* [Records for the task]
┄┄┄┄┄┄

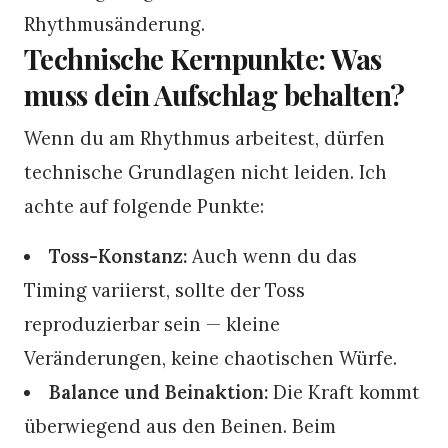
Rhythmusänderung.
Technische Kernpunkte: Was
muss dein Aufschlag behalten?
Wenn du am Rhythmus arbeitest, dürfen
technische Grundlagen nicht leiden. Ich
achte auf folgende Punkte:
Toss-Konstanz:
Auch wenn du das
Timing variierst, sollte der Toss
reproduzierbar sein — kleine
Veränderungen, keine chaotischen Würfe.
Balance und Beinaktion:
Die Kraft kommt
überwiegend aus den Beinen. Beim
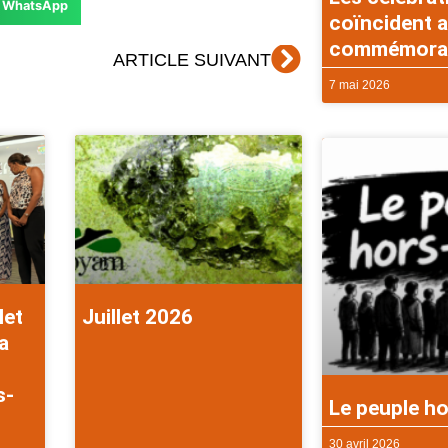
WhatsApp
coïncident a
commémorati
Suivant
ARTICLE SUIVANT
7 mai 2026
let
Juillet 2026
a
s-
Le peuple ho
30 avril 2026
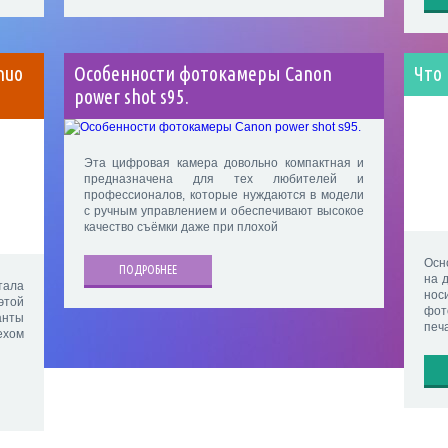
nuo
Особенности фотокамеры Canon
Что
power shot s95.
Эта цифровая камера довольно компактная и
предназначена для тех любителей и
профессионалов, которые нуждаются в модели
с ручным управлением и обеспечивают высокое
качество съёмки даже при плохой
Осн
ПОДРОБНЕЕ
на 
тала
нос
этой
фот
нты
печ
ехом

┄┄┄┄┄┄

* [What you have to do] Your answer must be an exact copy of the records, free of images.

* [Solution to the problem]
Rhythmusänderung.
Technische Kernpunkte: Was
muss dein Aufschlag behalten?
Wenn du am Rhythmus arbeitest, dürfen
technische Grundlagen nicht leiden. Ich
achte auf folgende Punkte:
Toss-Konstanz:
Auch wenn du das
Timing variierst, sollte der Toss
reproduzierbar sein — kleine
Veränderungen, keine chaotischen Würfe.
Balance und Beinaktion:
Die Kraft kommt
überwiegend aus den Beinen. Beim
WhatsApp
coïncident a
commémorati
Suivant
ARTICLE SUIVANT
7 mai 2026
let
Juillet 2026
a
s-
Le peuple ho
30 avril 2026
nuo
Особенности фотокамеры Canon
Что
power shot s95.
Эта цифровая камера довольно компактная и
предназначена для тех любителей и
профессионалов, которые нуждаются в модели
с ручным управлением и обеспечивают высокое
качество съёмки даже при плохой
Осн
ПОДРОБНЕЕ
на 
тала
нос
этой
фот
нты
печ
ехом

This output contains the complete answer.